Data listing:
__________
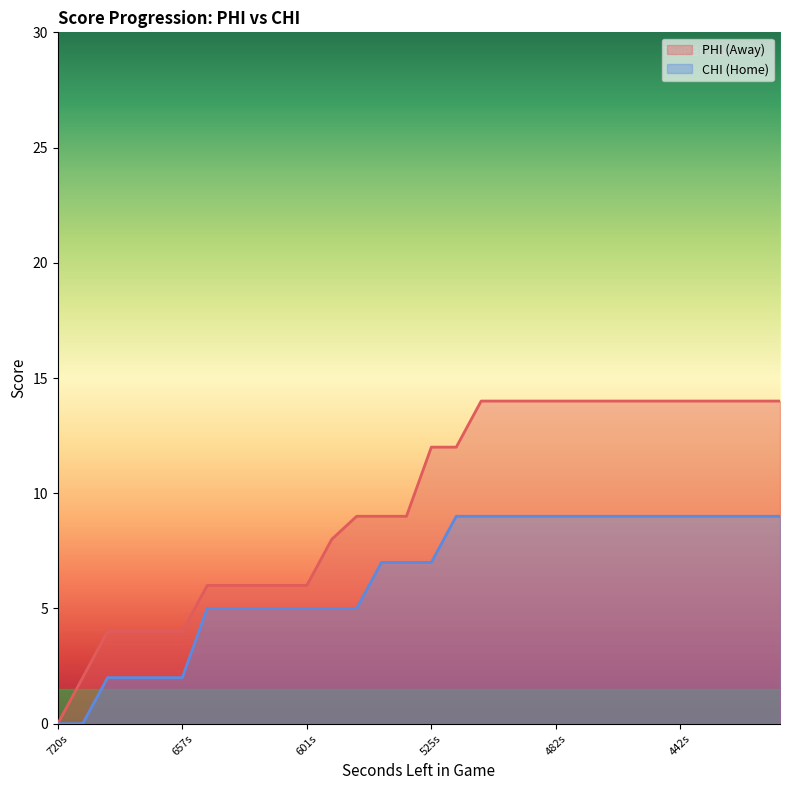

True or false: HomeScore and AwayScore intersect in this chart.

False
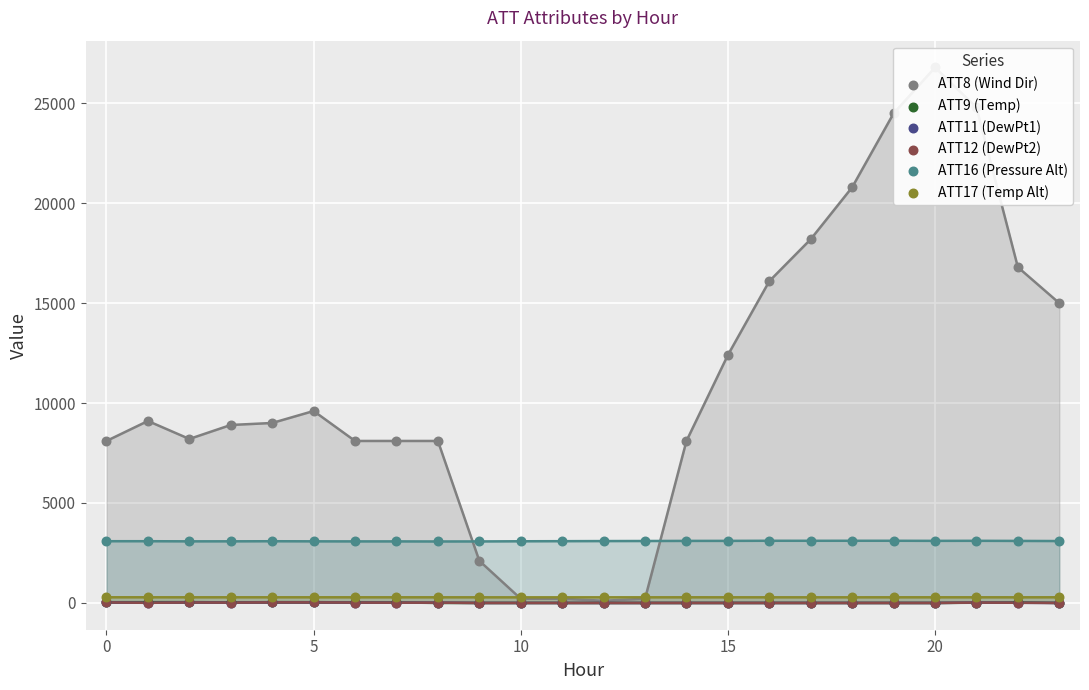

At which category is the sum across all series the highest?

20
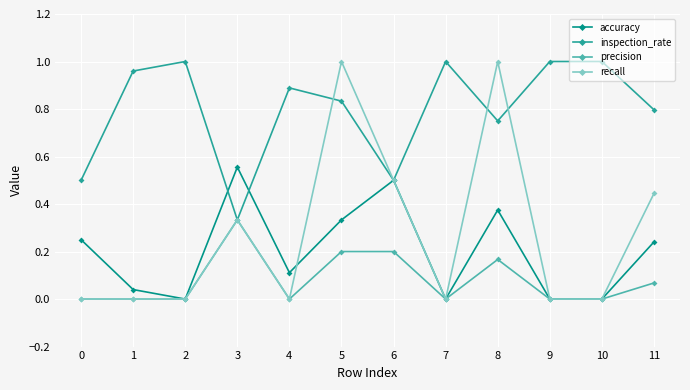

Which series has the largest total across all categories?

inspection_rate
__________
What you need to do: Can you copy out every line of the records above word for word, leaving out the pictures?

Finished task:
True or false: HomeScore and AwayScore intersect in this chart.

False

At which category is the sum across all series the highest?

20

Which series has the largest total across all categories?

inspection_rate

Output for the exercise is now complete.